Parents raising their first need help in knowing when to seek help so they can learn the difference between “normal” and “not-normal” development and behaviors. They depend on other family members and their pediatricians to help them learn these distinctions.
And because there’s such a variation in the speed at which children develop, it’s difficult for even doctors and nurses to know what is “normal” for a particular child. Some babies are walking by seven months, while others don’t walk until fourteen months. And both walking markers are considered in the “normal” range.
When parents have a second child, they already understand the natural sequence of development: rolling over, sitting up, teething, creeping & crawling, standing and then walking. It’s much easier for parents to track these physical events, however, than it is for them to recognize and support the markers for social and emotional development.

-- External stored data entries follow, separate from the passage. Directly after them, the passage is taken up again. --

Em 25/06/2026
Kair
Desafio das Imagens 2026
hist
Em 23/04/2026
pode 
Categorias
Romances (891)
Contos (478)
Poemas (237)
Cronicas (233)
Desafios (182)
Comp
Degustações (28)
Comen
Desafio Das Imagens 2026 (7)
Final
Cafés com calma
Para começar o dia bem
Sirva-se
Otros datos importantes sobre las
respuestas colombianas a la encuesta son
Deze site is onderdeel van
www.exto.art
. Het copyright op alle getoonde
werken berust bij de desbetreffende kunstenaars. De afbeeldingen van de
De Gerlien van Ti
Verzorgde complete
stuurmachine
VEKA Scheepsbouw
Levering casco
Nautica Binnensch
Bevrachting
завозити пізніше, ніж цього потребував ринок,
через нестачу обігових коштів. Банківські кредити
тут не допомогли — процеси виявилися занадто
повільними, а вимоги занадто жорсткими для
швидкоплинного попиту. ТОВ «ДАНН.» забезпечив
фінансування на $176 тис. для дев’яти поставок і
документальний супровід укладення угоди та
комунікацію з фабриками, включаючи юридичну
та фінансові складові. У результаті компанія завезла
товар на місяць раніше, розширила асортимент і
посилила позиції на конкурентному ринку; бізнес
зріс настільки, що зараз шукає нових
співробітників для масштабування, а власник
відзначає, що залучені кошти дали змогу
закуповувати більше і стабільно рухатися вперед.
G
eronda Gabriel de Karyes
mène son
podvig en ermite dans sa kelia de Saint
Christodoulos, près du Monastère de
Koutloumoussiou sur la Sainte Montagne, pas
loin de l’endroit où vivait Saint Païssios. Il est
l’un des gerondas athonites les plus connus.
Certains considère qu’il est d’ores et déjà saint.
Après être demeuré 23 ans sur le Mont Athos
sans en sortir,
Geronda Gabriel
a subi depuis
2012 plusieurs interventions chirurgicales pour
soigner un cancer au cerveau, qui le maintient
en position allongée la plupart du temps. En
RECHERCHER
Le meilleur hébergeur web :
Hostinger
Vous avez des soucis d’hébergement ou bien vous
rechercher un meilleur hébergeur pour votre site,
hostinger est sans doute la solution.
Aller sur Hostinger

The Markers for Social & Emotional Development
Here are some of the signs of social and emotional concerns in children under the age of three:
Regressive Behaviors (indicating incomplete bonding)
___ clinging, whining
___ thumb-sucking or using a pacifier past the age of 18 months
___ still wanting a bottle after weaning
___ wanting to sleep with parents
___ bedwetting, loss of bladder/bowel control
___ attachment to blankets, stuffed animals at late age
___ rocking and other self-soothing behaviors
Passive Behaviors (indicating shock)
___ daydreaming, dissociation
___ refusing to make eye contact
___ pushing away when being held
Here are some of the signs of social and emotional concerns in children over the age of three:
Hyperactive, Acting-out Behaviors(indicating a need for limits)
___ acting out of control
___ not following directions
___ taking things away from other children
Here are some behavior markers that indicate high-risk behaviors and a need for professional help:
___ chronic lying
___ playing with fire
___ self-mutilation or injury
___ cruelty to animals/other children
___ attraction to violence, gore & evil
___ refusal to make culturally appropriate eye contact
___ seductive, manipulative behaviors
___ attention deficiencies
My Advice to Parents & Other Adult Caregivers
It’s better to err on the side of consulting with professionals too soon rather than too late. Sometimes just a small change in a child’s life can make a huge difference in their social and emotional development. If you see some of the signs above in a child, get an opinion from someone else–your family member, childcare provider or pediatrician.
The good news is that there is SO much really good professional help available now to help small children and their parents. And it is not only much easier and cheaper to help through early interventions, it’s also a lot more rewarding and satisfying.